In Sumar, we not only join the theory of the scientist Clark Erickson to assert that the cacao stands formed part of a rich pre-Columbian history that has left verifiable and visible remains unto this day; but also, we strongly believe that the cocoa from Baures is a native species which genetic analysis is not yet registered as cocoa species are the known.
It always existed in this area, and remains pure, as a native species in a particular process of genetic isolation from other varieties. We may therefore speak of an endemic variety fully adapted to local conditions, which has resulted in a very particular variety different to the varieties already known. It is currently known as "Cacao Beniano" (Cacao from Beni) and…why not say, that this area of the Amazon could be the origin of Amazonian Cacao, scattered later throughout the Amazon by streams and wildlife And you…What do you think?
Our Product Specifications
Wild collection, handpicked, sundried and naturally fermented.
Organic product by CERES (EU/NOP)
10 to 20 microns
What we traditionally know about cocoa
Cacao is -undoubtedly- a native plant from America. Its original distribution area is the Amazon region, extending to the Orinoco and Mexico, where it was discovered. The natives cultivated it many years before the arrival of the Spaniards to America. The importance given to this crop was significant because, besides producing and be ing profitable, the seeds were used as coins by different people of Mesoamerica. (Van Hall 1932).

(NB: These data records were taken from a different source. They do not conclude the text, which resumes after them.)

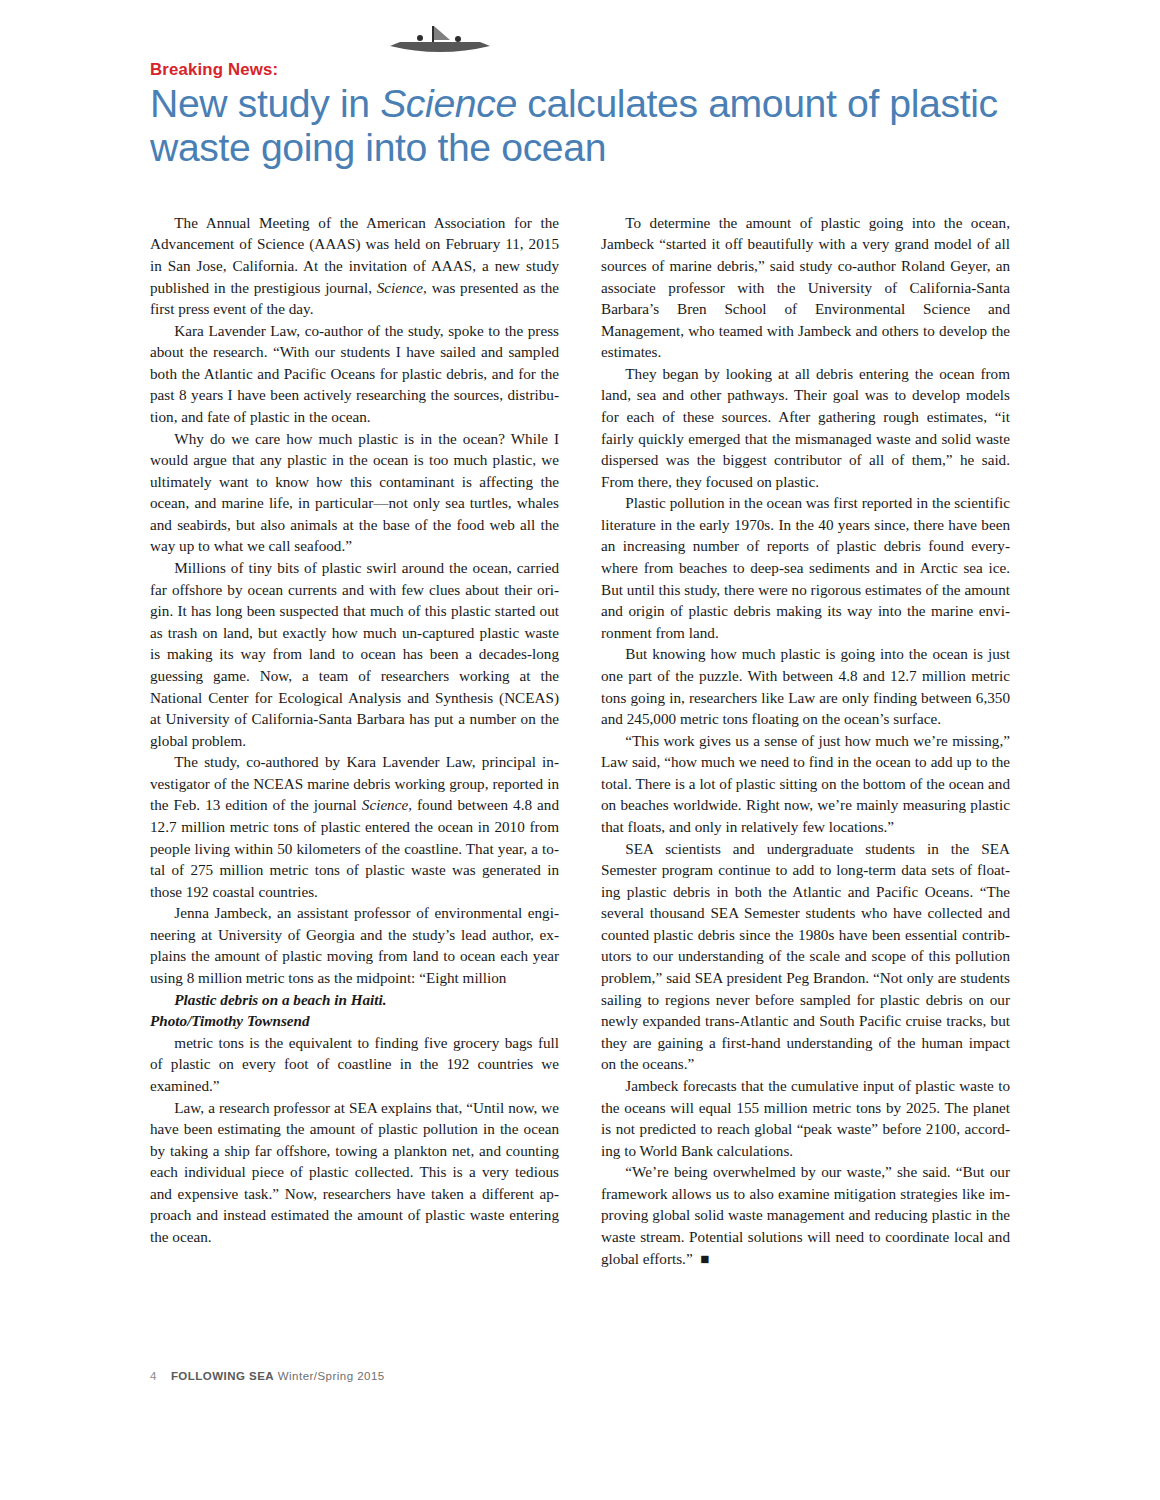Breaking News:
New study in Science calculates amount of plastic waste going into the ocean
The Annual Meeting of the American Association for the Advancement of Science (AAAS) was held on February 11, 2015 in San Jose, California. At the invitation of AAAS, a new study published in the prestigious journal, Science, was presented as the first press event of the day.
Kara Lavender Law, co-author of the study, spoke to the press about the research. “With our students I have sailed and sampled both the Atlantic and Pacific Oceans for plastic debris, and for the past 8 years I have been actively researching the sources, distribution, and fate of plastic in the ocean.
Why do we care how much plastic is in the ocean? While I would argue that any plastic in the ocean is too much plastic, we ultimately want to know how this contaminant is affecting the ocean, and marine life, in particular—not only sea turtles, whales and seabirds, but also animals at the base of the food web all the way up to what we call seafood.”
Millions of tiny bits of plastic swirl around the ocean, carried far offshore by ocean currents and with few clues about their origin. It has long been suspected that much of this plastic started out as trash on land, but exactly how much un-captured plastic waste is making its way from land to ocean has been a decades-long guessing game. Now, a team of researchers working at the National Center for Ecological Analysis and Synthesis (NCEAS) at University of California-Santa Barbara has put a number on the global problem.
The study, co-authored by Kara Lavender Law, principal investigator of the NCEAS marine debris working group, reported in the Feb. 13 edition of the journal Science, found between 4.8 and 12.7 million metric tons of plastic entered the ocean in 2010 from people living within 50 kilometers of the coastline. That year, a total of 275 million metric tons of plastic waste was generated in those 192 coastal countries.
Jenna Jambeck, an assistant professor of environmental engineering at University of Georgia and the study’s lead author, explains the amount of plastic moving from land to ocean each year using 8 million metric tons as the midpoint: “Eight million
Plastic debris on a beach in Haiti.
Photo/Timothy Townsend
metric tons is the equivalent to finding five grocery bags full of plastic on every foot of coastline in the 192 countries we examined.”
Law, a research professor at SEA explains that, “Until now, we have been estimating the amount of plastic pollution in the ocean by taking a ship far offshore, towing a plankton net, and counting each individual piece of plastic collected. This is a very tedious and expensive task.” Now, researchers have taken a different approach and instead estimated the amount of plastic waste entering the ocean.
To determine the amount of plastic going into the ocean, Jambeck “started it off beautifully with a very grand model of all sources of marine debris,” said study co-author Roland Geyer, an associate professor with the University of California-Santa Barbara’s Bren School of Environmental Science and Management, who teamed with Jambeck and others to develop the estimates.
They began by looking at all debris entering the ocean from land, sea and other pathways. Their goal was to develop models for each of these sources. After gathering rough estimates, “it fairly quickly emerged that the mismanaged waste and solid waste dispersed was the biggest contributor of all of them,” he said. From there, they focused on plastic.
Plastic pollution in the ocean was first reported in the scientific literature in the early 1970s. In the 40 years since, there have been an increasing number of reports of plastic debris found every-where from beaches to deep-sea sediments and in Arctic sea ice. But until this study, there were no rigorous estimates of the amount and origin of plastic debris making its way into the marine environment from land.
But knowing how much plastic is going into the ocean is just one part of the puzzle. With between 4.8 and 12.7 million metric tons going in, researchers like Law are only finding between 6,350 and 245,000 metric tons floating on the ocean’s surface.
“This work gives us a sense of just how much we’re missing,” Law said, “how much we need to find in the ocean to add up to the total. There is a lot of plastic sitting on the bottom of the ocean and on beaches worldwide. Right now, we’re mainly measuring plastic that floats, and only in relatively few locations.”
SEA scientists and undergraduate students in the SEA Semester program continue to add to long-term data sets of floating plastic debris in both the Atlantic and Pacific Oceans. “The several thousand SEA Semester students who have collected and counted plastic debris since the 1980s have been essential contributors to our understanding of the scale and scope of this pollution problem,” said SEA president Peg Brandon. “Not only are students sailing to regions never before sampled for plastic debris on our newly expanded trans-Atlantic and South Pacific cruise tracks, but they are gaining a first-hand understanding of the human impact on the oceans.”
Jambeck forecasts that the cumulative input of plastic waste to the oceans will equal 155 million metric tons by 2025. The planet is not predicted to reach global “peak waste” before 2100, according to World Bank calculations.
“We’re being overwhelmed by our waste,” she said. “But our framework allows us to also examine mitigation strategies like improving global solid waste management and reducing plastic in the waste stream. Potential solutions will need to coordinate local and global efforts.” ■
4 FOLLOWING SEA Winter/Spring 2015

In the rest of South America, the cocoa was growing wild in the upper and middle streams of the Amazon and in the upper streams of Orinoco which connects with the headwaters of the Rio Negro, main affluent of the Amazon.
It was classified by the Botanist Linnaeus as Theobroma Cocoa or "food of the gods."
Its history begins to be registered since the arrival of the Spaniards to the shores of Mexico. The chocolate was taken by conquerors to the old world and it travelled through all courts and european palaces. Until the 18th century, it was an exclusive drink of the aristocracy. Gradually new techniques were acquired and new processes were discovered to improve its flavor and finesse.
The race to make the delicious chocolate tasted today, started in 1728, when the Englishman Walter Churchman invented a steam engine for crushing seeds.
In 1828, J. van Hounten, Dutch pharmacist, invented a screw press to separate the butter from the cacao liquor. This allowed the elaboration of cacaopowder and cocoa butter.
In 1847, Francis Fry produced the first chocolate bar adding sugar and cocoa butter to the mix of cocoa. ("The long history of Chocolate between two worlds" Alessandra Pecci).
From that moment, innovations and discoveries of technology and the industrial world have not stopped so far, resulting in endless combinations, incorporating amazing ingredients, textures and flavors to produce all kind of chocolates.